地元での雇用創出にもウィラーは取り組む。「当社のカスタマーサービス部門やIT開発部門をこの地域に移管して、地元に就職先がないという若い人に働いてもらう」(村瀬社長)。ウィラーが先陣を切ることで、他企業にも追随してもらいたいという。通勤手段として丹鉄を使ってもらえば、運賃収入の増加にもつながる。
「地道にコツコツ」と丹鉄が変化
3月31日の夜。人気のない改札口やホーム上で、新社名への付け替え作業が行われた。駅名標を覆っていたシートがはがされると、そこには丹鉄の新しいロゴマークが踊っていた。
丹鉄のスタート当日、早朝に乗車した車両は従前の「KTR」のロゴマークを付けたままだった。「この車両は昨日までと同じなんです」と、乗務員が申し訳なさそうに頭を下げた。
でも、少しだけ変化したことがある。乗務員の制服が一新されたのだ。黒を基調にピンクのラインが入っている。「それ、ウィラーのシンボルカラーですよね」と問いかけると、先ほどの乗務員が今度は誇らしげにうなずいた。

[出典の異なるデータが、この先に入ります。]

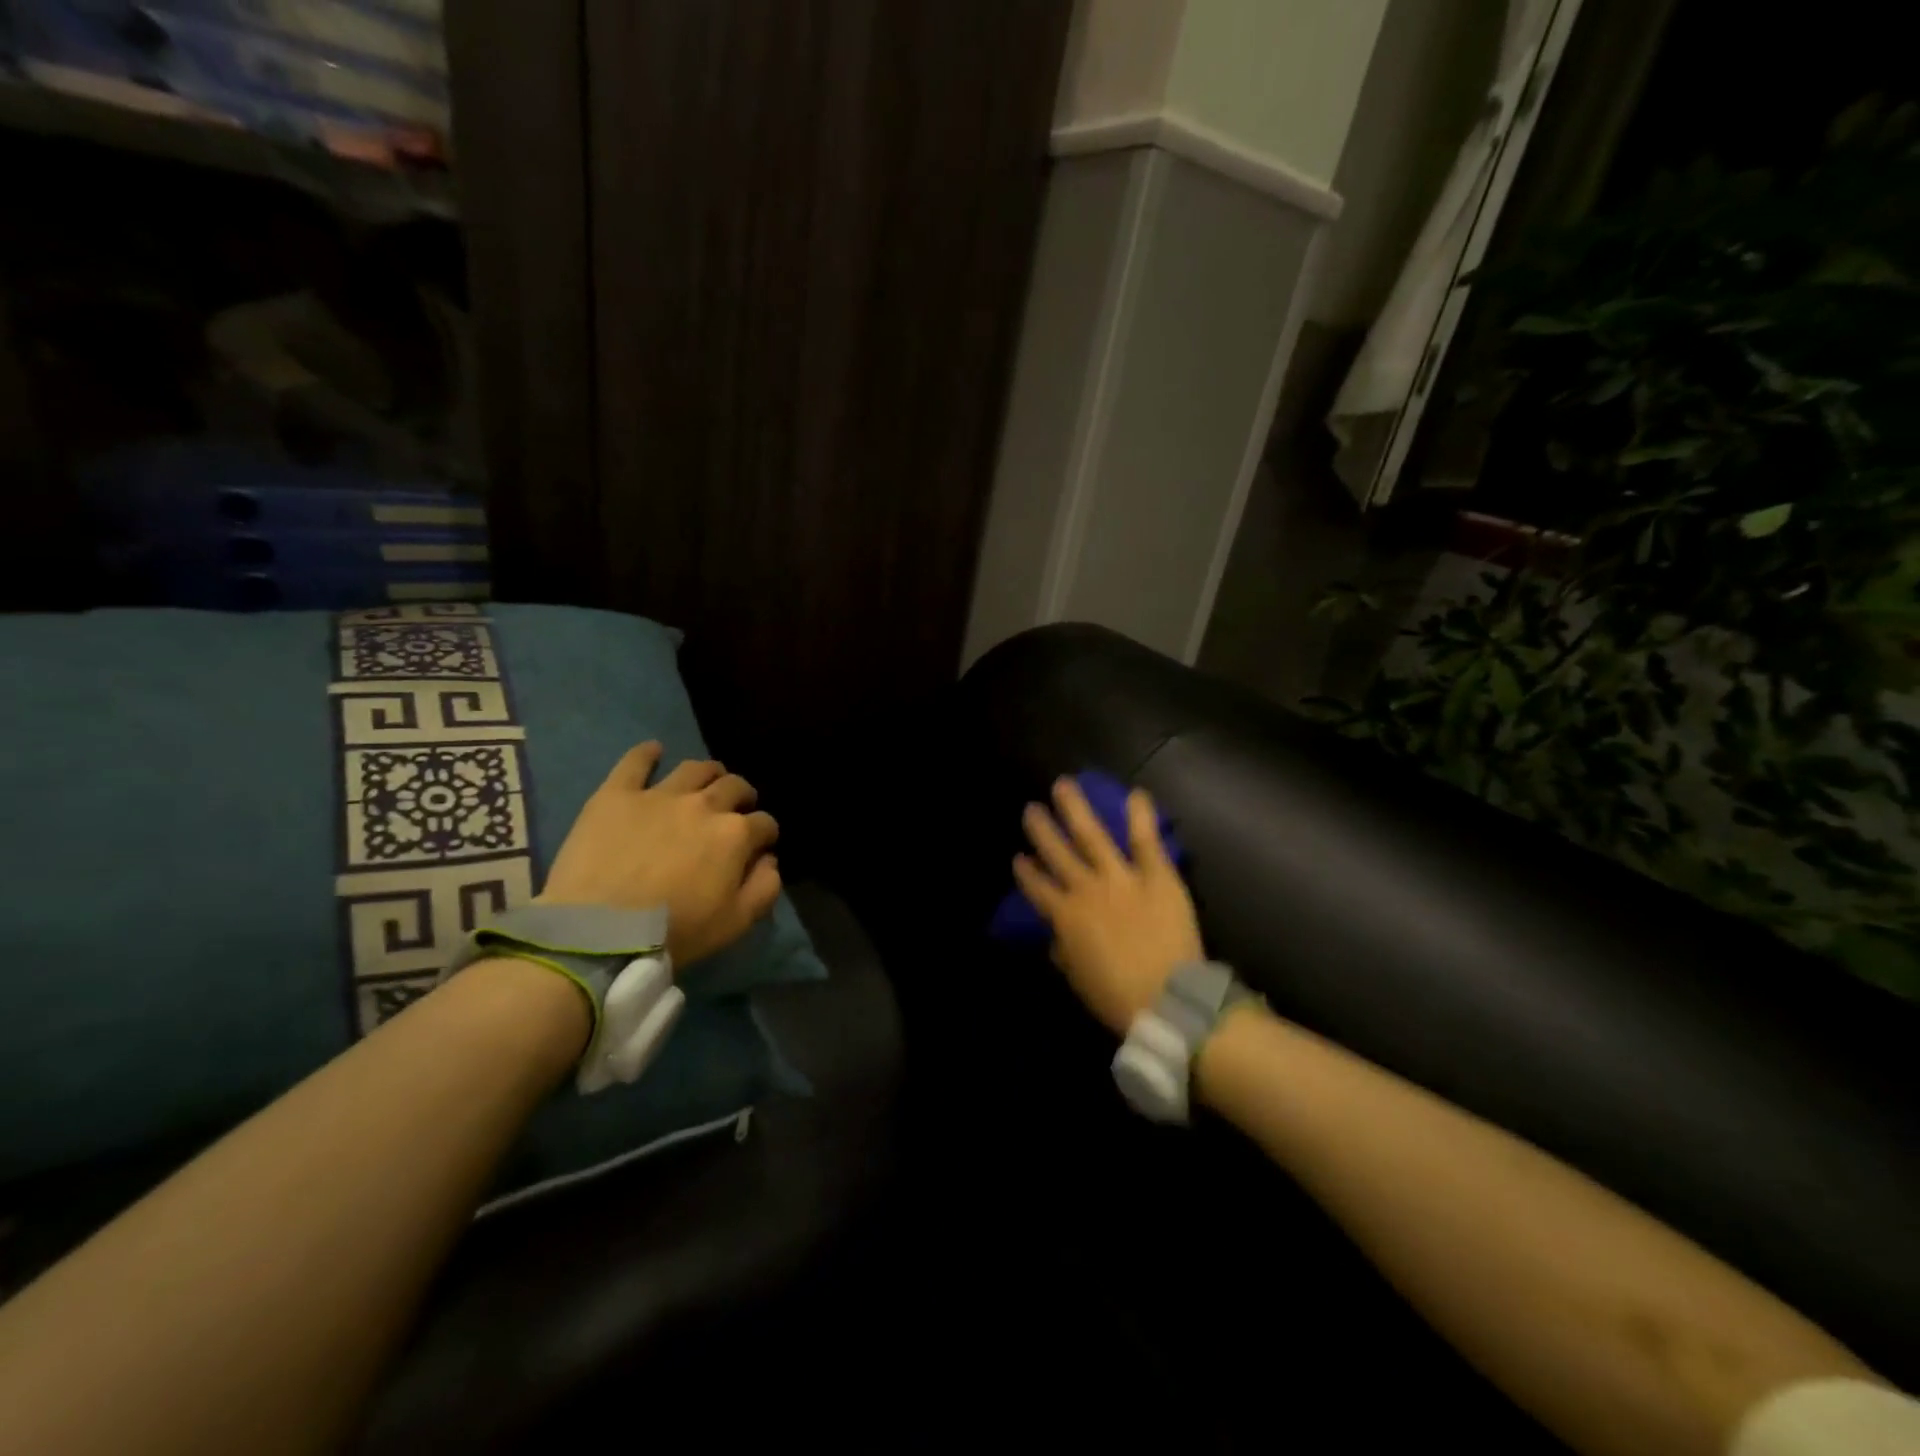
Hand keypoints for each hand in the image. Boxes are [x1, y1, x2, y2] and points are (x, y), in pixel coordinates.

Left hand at [539, 742, 781, 967]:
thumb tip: (770, 861)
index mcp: (735, 835)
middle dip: (742, 796)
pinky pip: (635, 762)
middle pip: (734, 787)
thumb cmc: (675, 932)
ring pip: (694, 769)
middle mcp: (704, 805)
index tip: (760, 845)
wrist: (600, 932)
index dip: (765, 834)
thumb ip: (764, 888)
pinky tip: (654, 750)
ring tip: (707, 781)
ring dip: (708, 773)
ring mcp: (659, 795)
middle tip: (736, 808)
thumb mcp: (736, 923)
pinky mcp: (617, 795)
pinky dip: (647, 753)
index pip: (764, 823)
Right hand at [1013, 777, 1202, 1034]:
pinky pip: (1146, 841)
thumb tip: (1059, 938)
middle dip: (1042, 830)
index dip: (1026, 872)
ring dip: (1075, 809)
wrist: (1167, 999)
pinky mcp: (1156, 876)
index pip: (1037, 888)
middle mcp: (1086, 889)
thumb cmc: (1118, 998)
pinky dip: (1141, 816)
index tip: (1019, 858)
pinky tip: (1135, 793)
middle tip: (1031, 809)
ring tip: (1064, 786)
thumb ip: (1065, 951)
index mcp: (1065, 917)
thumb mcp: (1078, 979)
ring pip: (1092, 835)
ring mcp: (1121, 878)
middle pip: (1058, 853)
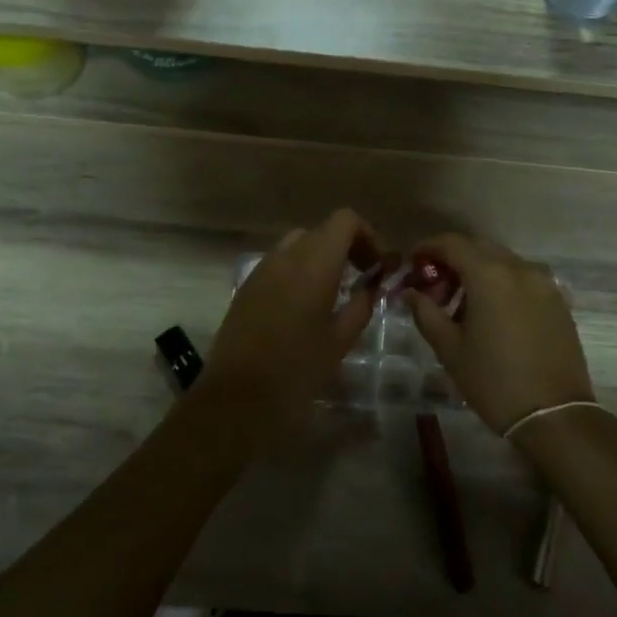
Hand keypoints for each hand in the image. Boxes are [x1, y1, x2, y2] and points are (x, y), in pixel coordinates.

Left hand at [196, 209, 391, 448]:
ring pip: (299, 244)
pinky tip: (305, 304)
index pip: (345, 220)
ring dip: (321, 257)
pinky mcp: (247, 285)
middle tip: (363, 278)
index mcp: (314, 262)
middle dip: (347, 247)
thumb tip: (373, 284)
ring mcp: (262, 268)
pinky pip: (279, 263)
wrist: (238, 396)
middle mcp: (286, 255)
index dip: (367, 236)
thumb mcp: (341, 339)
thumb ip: (362, 303)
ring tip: (335, 291)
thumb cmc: (297, 368)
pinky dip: (299, 270)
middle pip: (323, 230)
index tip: (378, 266)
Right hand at [404, 234, 592, 435]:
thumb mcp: (450, 349)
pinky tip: (492, 312)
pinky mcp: (558, 301)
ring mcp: (544, 283)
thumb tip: (411, 292)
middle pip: (479, 247)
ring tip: (462, 302)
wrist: (554, 415)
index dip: (428, 247)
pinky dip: (502, 283)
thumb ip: (426, 312)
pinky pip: (523, 278)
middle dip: (453, 258)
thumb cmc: (493, 381)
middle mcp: (519, 269)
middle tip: (435, 283)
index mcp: (489, 276)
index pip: (452, 244)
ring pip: (503, 261)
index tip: (413, 262)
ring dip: (479, 270)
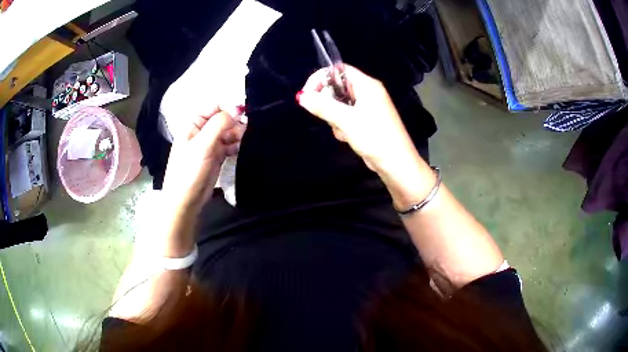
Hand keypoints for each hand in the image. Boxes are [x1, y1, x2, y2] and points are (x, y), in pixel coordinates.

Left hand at [162, 106, 245, 212]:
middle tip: (245, 130)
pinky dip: (236, 145)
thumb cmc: (189, 171)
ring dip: (237, 134)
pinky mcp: (217, 157)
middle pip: (223, 119)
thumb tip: (237, 109)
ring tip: (244, 140)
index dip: (228, 107)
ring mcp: (209, 145)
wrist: (185, 201)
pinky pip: (229, 145)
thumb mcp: (202, 145)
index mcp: (193, 124)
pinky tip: (241, 148)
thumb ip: (219, 124)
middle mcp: (202, 132)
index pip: (214, 107)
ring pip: (228, 132)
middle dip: (235, 122)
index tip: (243, 113)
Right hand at [297, 65, 422, 176]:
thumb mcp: (346, 120)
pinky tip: (348, 137)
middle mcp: (368, 93)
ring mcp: (368, 107)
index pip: (339, 70)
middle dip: (329, 103)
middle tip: (328, 117)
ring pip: (340, 104)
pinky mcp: (367, 121)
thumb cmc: (374, 137)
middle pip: (338, 87)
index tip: (308, 94)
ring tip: (344, 131)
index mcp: (367, 85)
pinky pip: (347, 117)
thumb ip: (323, 106)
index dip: (321, 78)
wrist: (396, 164)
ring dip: (335, 118)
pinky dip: (343, 126)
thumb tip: (301, 96)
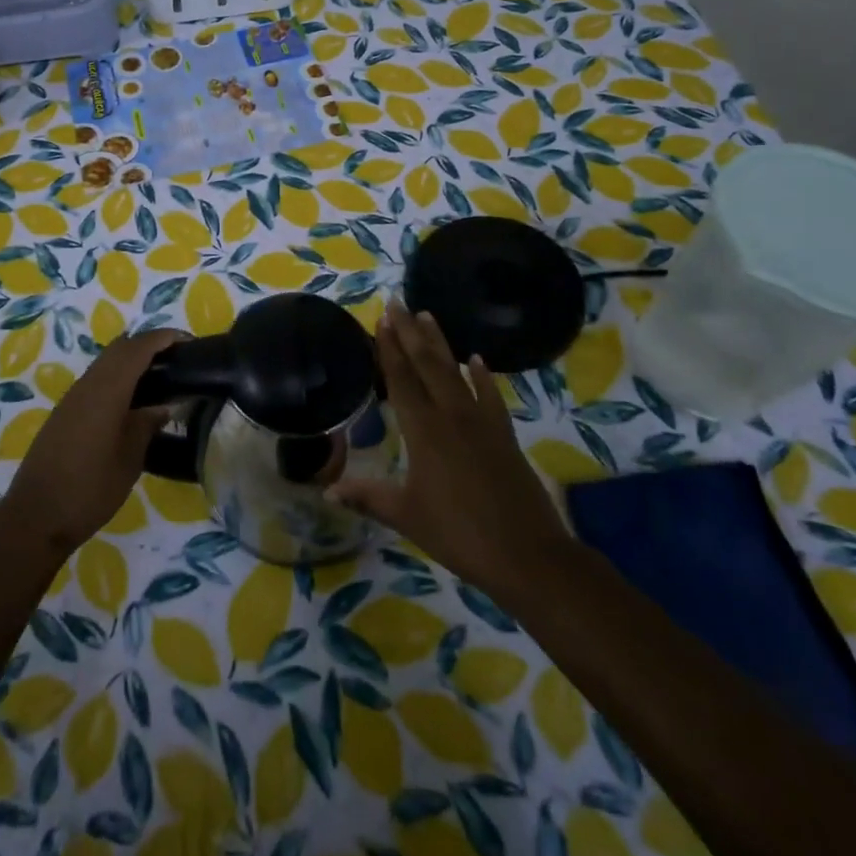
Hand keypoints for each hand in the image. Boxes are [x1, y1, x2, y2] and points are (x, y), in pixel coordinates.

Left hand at [0, 328, 186, 556]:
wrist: (35, 517)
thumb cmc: (89, 489)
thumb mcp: (129, 460)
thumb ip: (146, 425)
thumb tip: (162, 406)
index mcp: (106, 391)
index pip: (138, 348)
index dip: (163, 338)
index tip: (188, 341)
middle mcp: (87, 385)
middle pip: (120, 348)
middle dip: (148, 345)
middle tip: (177, 360)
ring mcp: (72, 398)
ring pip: (105, 363)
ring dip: (131, 361)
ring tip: (160, 379)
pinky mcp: (64, 413)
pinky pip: (96, 380)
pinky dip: (117, 378)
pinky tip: (132, 403)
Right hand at [328, 300, 569, 591]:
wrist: (527, 554)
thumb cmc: (458, 534)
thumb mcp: (406, 515)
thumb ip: (367, 496)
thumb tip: (328, 490)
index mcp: (423, 431)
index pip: (401, 379)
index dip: (389, 348)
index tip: (381, 318)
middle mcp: (451, 416)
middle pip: (427, 364)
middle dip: (410, 331)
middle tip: (399, 301)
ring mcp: (481, 422)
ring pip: (456, 372)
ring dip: (440, 343)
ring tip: (429, 315)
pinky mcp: (504, 435)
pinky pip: (490, 396)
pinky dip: (483, 376)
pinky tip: (477, 360)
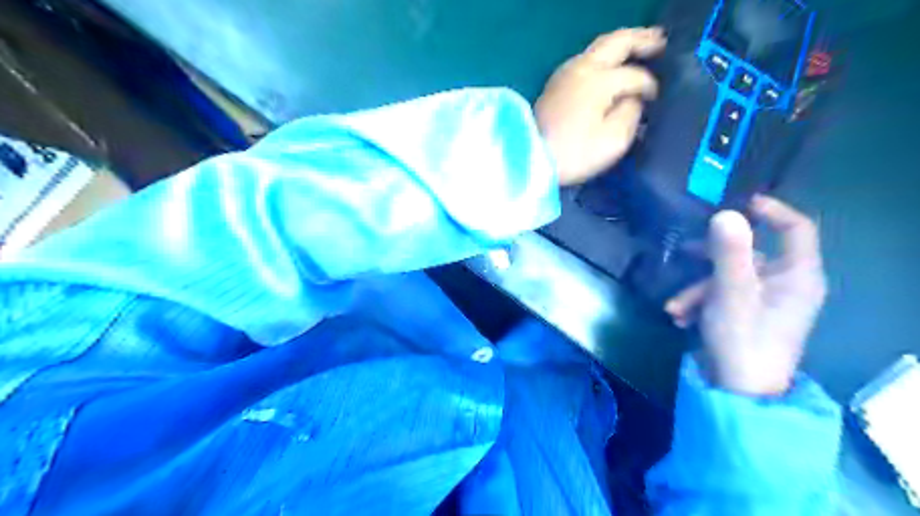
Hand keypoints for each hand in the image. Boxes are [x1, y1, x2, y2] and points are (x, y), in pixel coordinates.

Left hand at [537, 26, 664, 184]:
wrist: (531, 159)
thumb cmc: (575, 154)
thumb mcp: (614, 140)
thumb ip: (631, 113)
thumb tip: (634, 99)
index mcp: (599, 81)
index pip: (634, 76)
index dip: (649, 86)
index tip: (656, 100)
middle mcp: (582, 68)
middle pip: (616, 42)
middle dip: (642, 39)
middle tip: (662, 41)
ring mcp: (565, 73)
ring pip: (599, 47)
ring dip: (622, 44)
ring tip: (641, 46)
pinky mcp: (555, 83)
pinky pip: (586, 59)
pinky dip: (604, 56)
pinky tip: (610, 65)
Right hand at [662, 196, 826, 396]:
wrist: (739, 391)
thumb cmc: (743, 338)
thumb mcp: (731, 292)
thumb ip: (729, 253)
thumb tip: (725, 213)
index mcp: (797, 275)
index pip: (796, 228)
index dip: (771, 210)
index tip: (738, 203)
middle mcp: (786, 284)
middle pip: (751, 254)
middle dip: (711, 258)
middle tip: (682, 252)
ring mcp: (767, 301)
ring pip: (729, 277)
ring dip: (697, 288)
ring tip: (674, 306)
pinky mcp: (749, 314)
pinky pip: (724, 295)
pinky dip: (700, 302)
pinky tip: (680, 317)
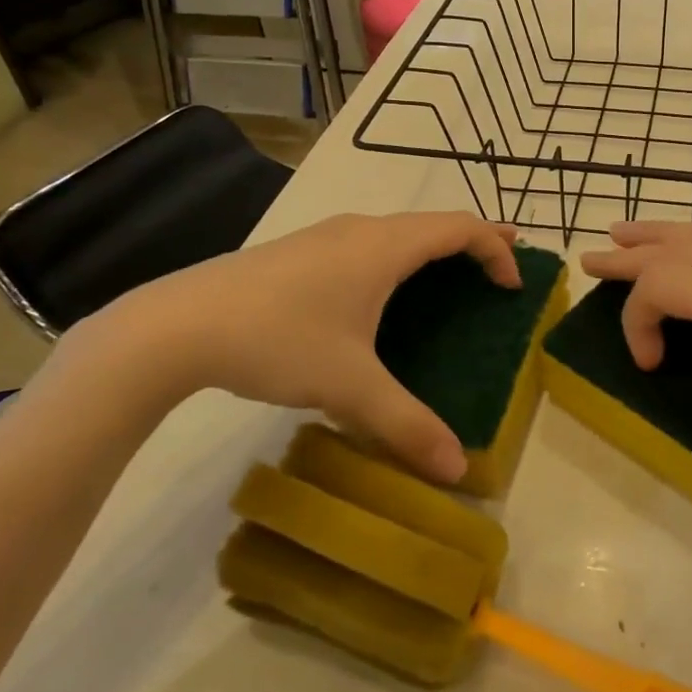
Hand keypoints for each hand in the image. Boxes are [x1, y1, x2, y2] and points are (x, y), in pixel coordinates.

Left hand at [80, 212, 520, 483]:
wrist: (177, 325)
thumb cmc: (278, 340)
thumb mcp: (348, 386)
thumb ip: (406, 424)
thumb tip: (457, 470)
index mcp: (385, 247)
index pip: (460, 228)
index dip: (496, 249)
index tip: (513, 285)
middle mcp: (362, 229)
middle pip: (434, 222)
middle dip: (474, 241)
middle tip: (503, 266)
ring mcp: (327, 235)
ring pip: (398, 230)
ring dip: (434, 247)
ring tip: (451, 275)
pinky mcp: (301, 250)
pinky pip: (370, 243)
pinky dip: (400, 256)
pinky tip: (382, 294)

「昨日と今日では気持ちがまったく違います」と、午後に乗車した観光列車のアテンダントが話してくれた。運営会社にウィラーが内定してから、多くの乗客が声をかけてくれるようになった。「ウィラー効果」の高さを目の当たりにしているという。
もしピンク色の鉄道車両を新造すれば、ビッグニュースになるのは間違いない。だが、村瀬社長はこうした派手な戦略は採用しなかった。看板を変え、制服を変える。「地道にコツコツ」。できるところから変えていく。小さな歩みでも、少しずつ前進していけば、5年後には大輪の花が咲くに違いない。